Your objective ▸
How many lines of the data contain the string "Vestidos"? Write the number and nothing more.

Data ▸
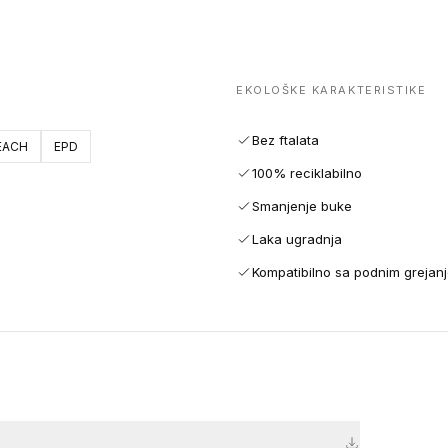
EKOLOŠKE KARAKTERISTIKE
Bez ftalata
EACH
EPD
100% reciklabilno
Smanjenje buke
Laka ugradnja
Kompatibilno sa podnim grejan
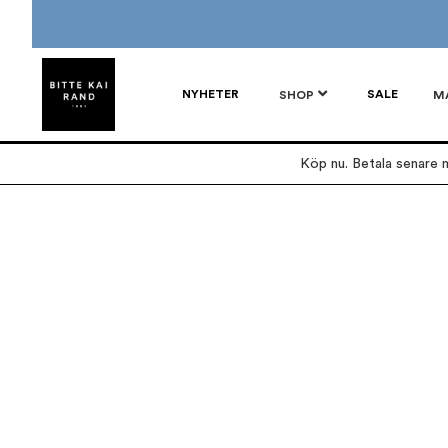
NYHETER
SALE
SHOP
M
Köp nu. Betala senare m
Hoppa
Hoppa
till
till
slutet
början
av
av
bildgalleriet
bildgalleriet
--
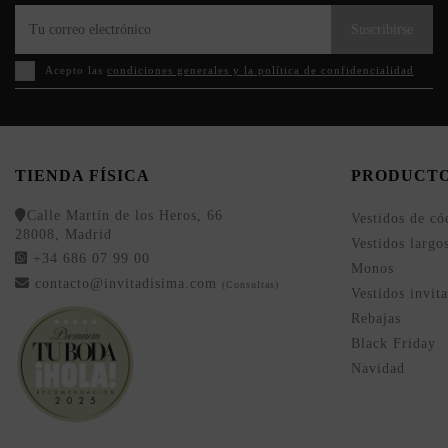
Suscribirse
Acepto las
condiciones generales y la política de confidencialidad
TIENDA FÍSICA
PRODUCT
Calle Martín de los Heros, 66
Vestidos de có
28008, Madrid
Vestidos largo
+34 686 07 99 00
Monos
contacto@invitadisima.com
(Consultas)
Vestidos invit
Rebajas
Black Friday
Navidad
* * *
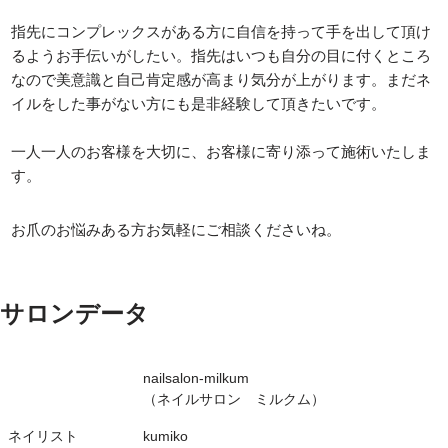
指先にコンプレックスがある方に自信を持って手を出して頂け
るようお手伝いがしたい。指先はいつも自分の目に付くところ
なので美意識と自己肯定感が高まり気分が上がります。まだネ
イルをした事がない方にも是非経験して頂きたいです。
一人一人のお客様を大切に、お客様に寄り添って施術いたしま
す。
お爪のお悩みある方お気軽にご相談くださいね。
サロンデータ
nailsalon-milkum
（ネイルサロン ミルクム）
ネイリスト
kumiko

Result ▸
3